Well, it’s already possible… It’s just currently illegal. The technology to modify our genome exists; we have the ability to develop a human from a single cell of one parent, and it’s in these cells that a genetic defect can be modified. However, this technology is not one hundred percent effective. It means that while we might correct that mutation, the process could also change something else somewhere else…
And at what stage of development would it be possible to detect this?
That’s very difficult. It would be possible to detect it, but… Imagine this. You work with one cell, then let that cell multiply, perhaps into four cells. Then you take one of those cells and sequence its DNA. If you find only the correction there, you can let the remaining three cells create a whole embryo. However, you might overlook another mutation, and so it could happen that you let a cell develop into a child with a genetic defect. Then comes the ethical problem – should you let the child survive? There is also the danger of human cloning. This is how the famous sheep was cloned in England… That’s why ethical rules must be very rigid. Most people have that boundary set, but there will always be individuals who will do anything for money. So yes, we can fix this genetic defect, but currently, it is not allowed.
And personally, would you be in favor of putting it into practice?
Answering that is incredibly difficult… When a person empathizes with a family where an analysis of amniotic fluid shows that the child will suffer from Down syndrome… And then you have the option of abortion or raising a child who will simply be different. People with Down syndrome can still lead a happy life, albeit different. However, when you have a child born with a severe defect, such as having trouble sitting, ethical questions are far more complicated. We don’t know how the child feels, how it perceives, whether it can be happy… And then there’s the effect that raising the child has on the parents. Their lives are completely turned upside down, the chances of improving the child’s condition are minimal… So defining at what point genetic correction is possible or even recommended is so incredibly difficult. I would lean more towards not doing it. I know that there are many people who really want a child and are willing to take the risk that it may be sick, but on the other hand, the world is full of children who need parents and don’t have them. I would much rather see more adoptions than playing with nature and changing the laws of life and death.

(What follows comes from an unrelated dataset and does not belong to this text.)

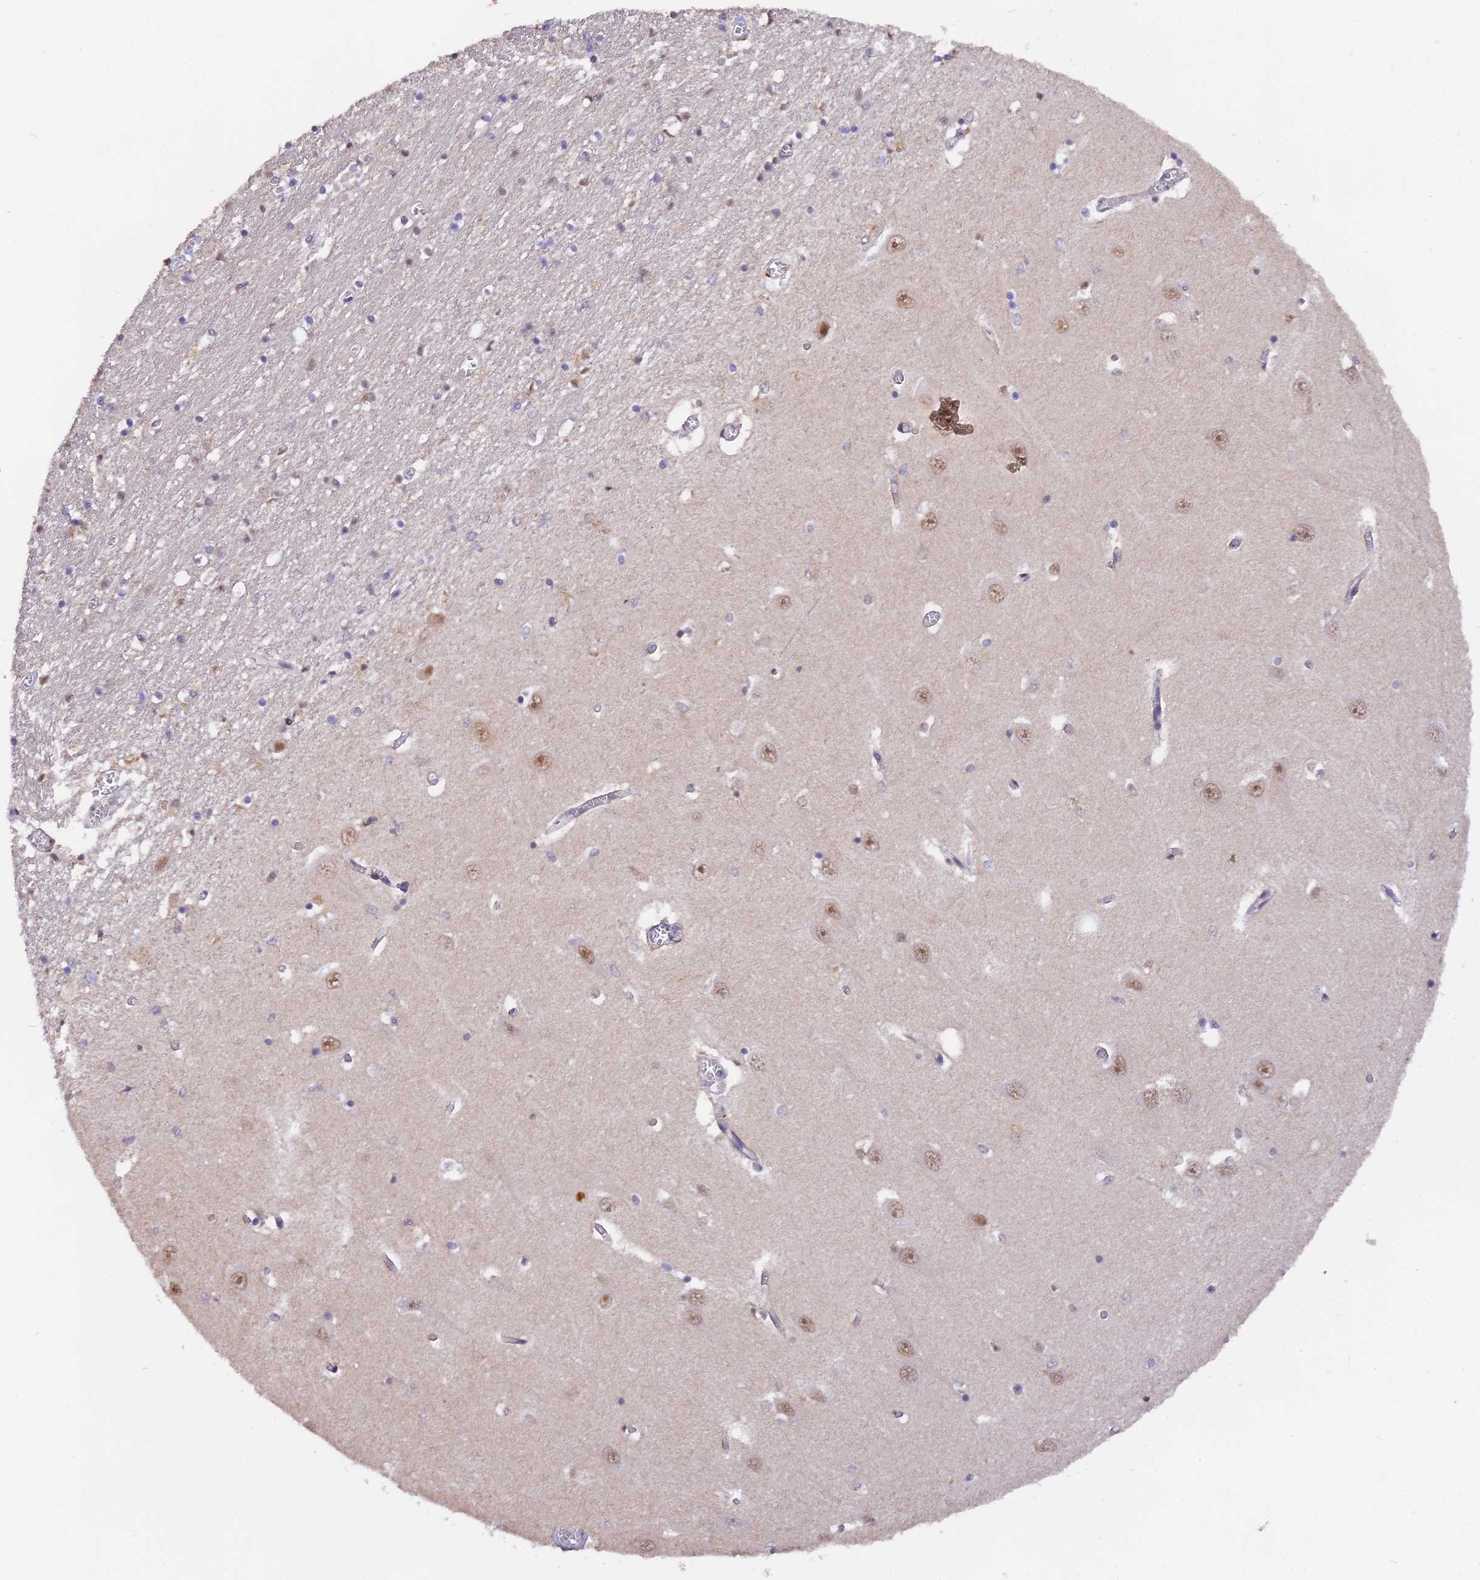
{"staining": {"intensity": "weak", "quantity": "<25%", "location": "nuclear"}, "tissue": "hippocampus", "cell_type": "Glial cells", "image_type": "normal", "snomed": [{"axis": "morphology", "description": "Normal tissue, NOS"}, {"axis": "topography", "description": "Hippocampus"}], "caption": "This is an IHC micrograph of benign human hippocampus. There is no staining in glial cells.", "gene": "POLR2C", "patient": {"sex": "male", "age": 70}}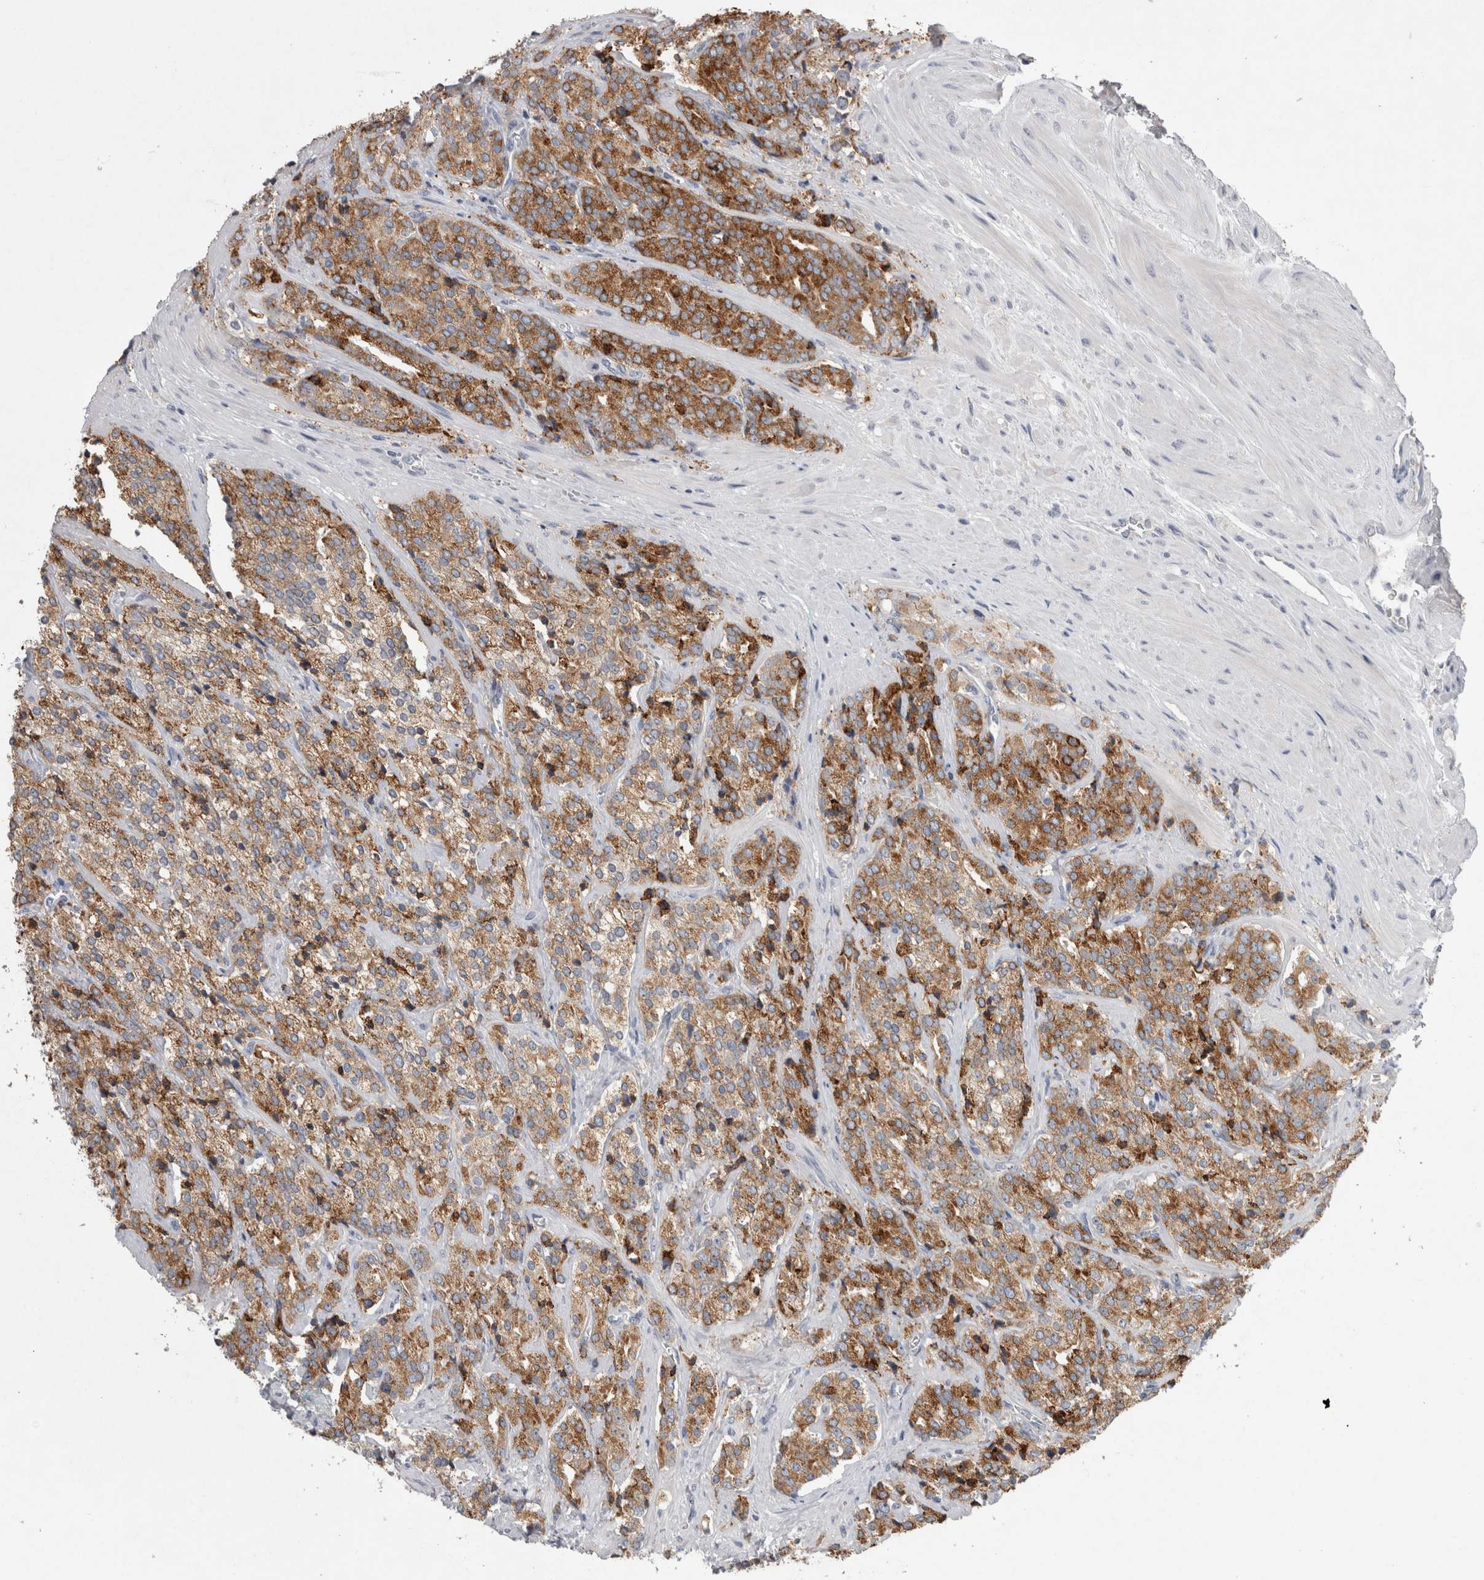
{"staining": {"intensity": "moderate", "quantity": ">75%", "location": "cytoplasmic/membranous"}, "tissue": "prostate cancer", "cell_type": "Tumor cells", "image_type": "cancer", "snomed": [{"axis": "morphology", "description": "Adenocarcinoma, High grade"}, {"axis": "topography", "description": "Prostate"}], "caption": "This photomicrograph shows prostate cancer (adenocarcinoma (high-grade)) stained with immunohistochemistry to label a protein in brown. The cytoplasmic/membranous of tumor cells show moderate positivity for the protein. Nuclei are counter-stained blue.", "gene": "LRRC40", "patient": {"sex": "male", "age": 71}}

Is this your first visit to the International Clinical Research Center (ICRC)?
Yes. I have participated in the evaluation of scientific teams here once, but that was during the COVID era, so it was conducted via Zoom. This is my first personal visit.
How do you evaluate ICRC based on your initial impressions?
So far, I haven’t had the opportunity to explore all areas. I am primarily familiar with the laboratories located in the university campus, and they have made a good impression on me.
If you compare ICRC with other international research institutions you have come into contact with during your professional career, how do we stand?
That is a very difficult question. As an evaluation committee, we currently have difficulty understanding its functioning. ICRC is spread between St. Anne’s Hospital and the Faculty of Medicine, as well as other faculties and institutions. Its operation is, one could say, almost virtual. It is clear with clinical laboratories, as they are part of the hospital, but for the rest, we are confused – who is the employer, a legal entity – is it ICRC, the hospital, or the faculty?
And concerning the comparison of our scientific teams, how do you think we fare compared to foreign ones?
From what we have seen so far and the documentation available to us, we believe that the scientific standards in the majority of research teams are comparable to Western institutions. I was very positively surprised.
The International Clinical Research Center (ICRC) is a joint facility of St. Anne’s University Hospital and the Faculty of Medicine at Masaryk University.